Tati a filmé quelque chose d’essentiel au cours du XXe siècle : il a filmé la campagne, la vie à la campagne (période Jour de fête), puis il a filmé la vie pavillonnaire (Mon Oncle), l’aspiration au confort petit-bourgeois de l’après-guerre et la découverte du formica, et il a surtout filmé et capté de manière ultra sensible, tel un sismographe de génie, le passage de la campagne à la ville, cette grande transhumance des hommes et des objets, d’un monde ancien vers un monde moderne. Le vélo du facteur a laissé place à la voiture et aux ennuis qu’inéluctablement elle génère, les encombrements. Tout est bouleversé, les gestes et les parcours, les ambiances et les costumes. Et bien sûr l’architecture. La Villa Arpel de Mon Oncle coexiste avec les maisons et le style de vie de l’après-guerre ; puis ont poussé les HLM et les buildings ultramodernes de Playtime, génial film d’anticipation. A eux seuls, les mots n’arrivent pas à décrire cette mutation. C’est la raison pour laquelle les films de Tati ne parlent pas. Ils sont. Ils bruitent. Ils observent. Le langage est partout dans l’image, dans la gestuelle, dans la circulation absurde des signes. Hulot parle si peu (il use de borborygmes), mais tout ce qu’il fait parle (et les enfants n’ont aucun mal à le comprendre).
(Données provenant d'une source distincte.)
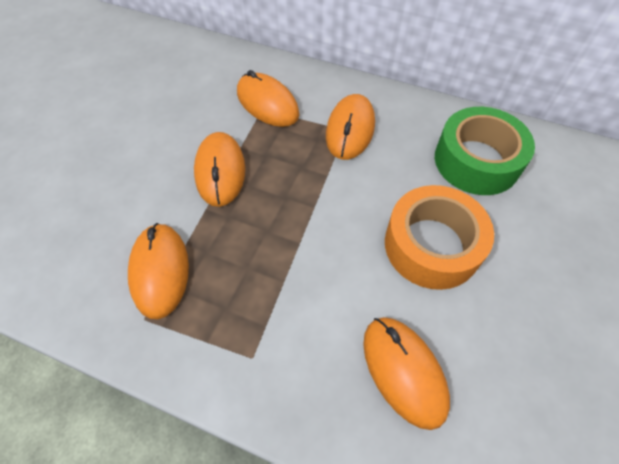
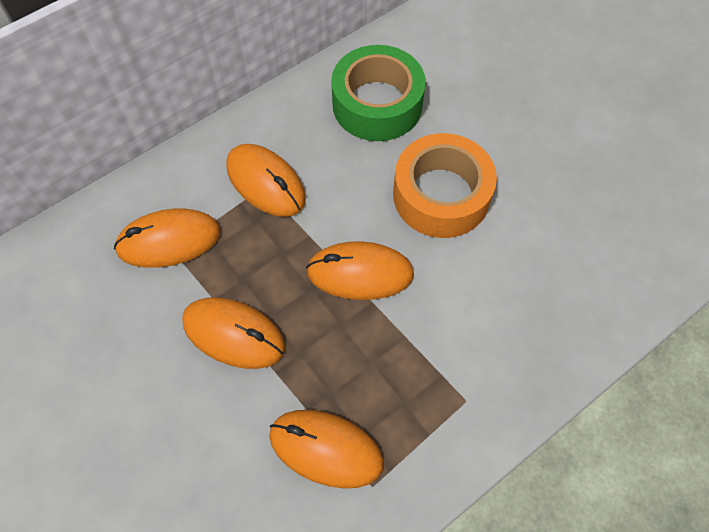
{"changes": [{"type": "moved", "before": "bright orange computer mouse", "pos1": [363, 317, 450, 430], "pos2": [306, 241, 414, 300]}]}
Hulot est la quintessence de l’homme : maladroit, désarticulé, mutique, lunaire, gentil (mais en est-on certain ?), guère sexué. Si l’Homme au cours du XXe siècle a changé, Tati en a saisi les étapes et les mutations.

Cette multitude de « légers décalages » dont parle le génial Sempé dans le catalogue de l’exposition (paru chez Naïve), constitue l’univers graphique et plastique de Jacques Tati. Tout part du dessin, de la forme, avant de s’incarner. Le geste premier est abstrait, puis prend de la chair et s’évertue à saisir le mouvement. Il y a de la pensée, à tous les stades de l’élaboration de l’œuvre, car Tati est un cinéaste intelligent et conceptuel. Avec Tati nous en sommes toujours, ou nous y revenons, à l’art primitif du cinématographe. Plus exactement : passage par l’art forain, le cirque, le music hall, puis la mise en scène. En six films Tati a fait une œuvre unique et généreuse. Matricielle. Elle scintille de mille feux avec un fond de mélancolie, de tristesse russe. Comment ne pas aimer Tati. Cet amour se transmet de génération en génération. Tati c’est notre oncle à nous, celui qu’on n’a pas eu : l’excentrique de la famille.

L’exposition « Jacques Tati, deux temps trois mouvements » ouvre aujourd’hui au public, jusqu’au 2 août 2009. Cette exposition s’est faite grâce au mécénat de Groupama, Orange, agnès b, et avec le soutien technique de Kodak. La programmation commence ce soir avec Playtime à 20 heures.